What do numbers mean in the Bible? What does the number 11 mean, since I keep seeing it in variations every day? What is the biblical meaning of 777? These are common questions people ask about numbers in the Bible. Maybe it is because of the prominence in modern theory and entertainment of the one number that has true prophetic meaning in the Bible, 666. Maybe it is because people have always been fascinated by numerology.

There is one branch of numerology that just deals with names. If you assign the letters of the English alphabet the numbers 1-9, beginning again after the first nine, until all letters are assigned a digit, then take your name, you can calculate, supposedly, what your personality type is, or your compatibility with another person, or even your future. Once you add up the digits, then you add the digits in that sum, and keep doing that until you get a single digit. (For instance, if the digits from your name add up to 49, add the 4 and 9 to get 13, then add the 1 and 3 to get 4.) Each digit is supposed to have certain traits associated with it, so a 4 may be compatible with certain numbers or incompatible with others. If you want to change your personality or compatibility or future, just change your name. That person who was a 4 might, with a judicious change to a full name or only using initials, become a 9 or a 1. See the problem? It is still the same person, but playing with the numbers leads to that person’s choice of who he is.

People have done this same thing with the number six hundred sixty six of Revelation 13. Some say it is the number of Nero. Others have assigned it to Hitler (whether using just his last name or first and last is unclear), Napoleon, Saddam Hussein (using his name in Arabic or English?), and many others. Each generation, it seems, has someone whose name reduces to that number and who opposes God or the established religion. Maybe those are right who point out that the verse says it is the number of “man,” meaning mankind in general, rather than of “a man,” meaning a specific person.

There is a basic rule of thumb when interpreting numbers in the Bible. It goes: the vast majority of times numbers appear in the Bible, they are just numbers. The number 777, for instance, has no special significance. It is the count of the number of years Lamech lived. (Gen 5:31) Most of the time, twelve is a count of items (sons, tribes, apostles). The only thing that might give a number any other significance is its use in prophecy. Even then a number may not have any other significance. In particular, a number ending in a five or zero is usually not a precise number. A thousand, in prophecy, simply means a large number. Two may just be a count of items, with no special significance, even in prophecy.

Then what of the famous three, four, and seven? While these do seem to have some prophetic significance (seven bowls, seven trumpets, seven seals, half of seven—3 ½—years), the exact interpretation is sometimes a matter of conjecture. For instance, three is supposed to be the “number of God.” Yet, in prophecy, the number is more often associated with evil than with good. Perhaps our interpretation of three as a perfect number is related to the Catholic doctrine of the trinity more than an actual meaning in prophecy. Four is a more complete number, in many systems.
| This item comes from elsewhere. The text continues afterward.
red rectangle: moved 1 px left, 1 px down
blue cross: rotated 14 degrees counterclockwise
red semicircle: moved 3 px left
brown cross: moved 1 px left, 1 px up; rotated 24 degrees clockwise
The flag of the State of New Mexico has a sun symbol with four sets of four rays. Each symbolizes four different things (directions, winds, seasons, sacred obligations of the Zia theology). So four has symbolic significance even outside the Bible. Seven is interpreted as a combination of the other two “perfect” numbers. Its real significance may be related, however, to the days of the week rather than any other interpretation. So even these special numbers may not, or may, have the significance we assign to them.

Basically, though, a number in the Bible means a count of something unless there is compelling reason in a prophetic book to take it otherwise. Most of the time there is no compelling reason. So if someone asks you, what do numbers mean in the Bible, the proper answer, generally, is that numbers mean numbers.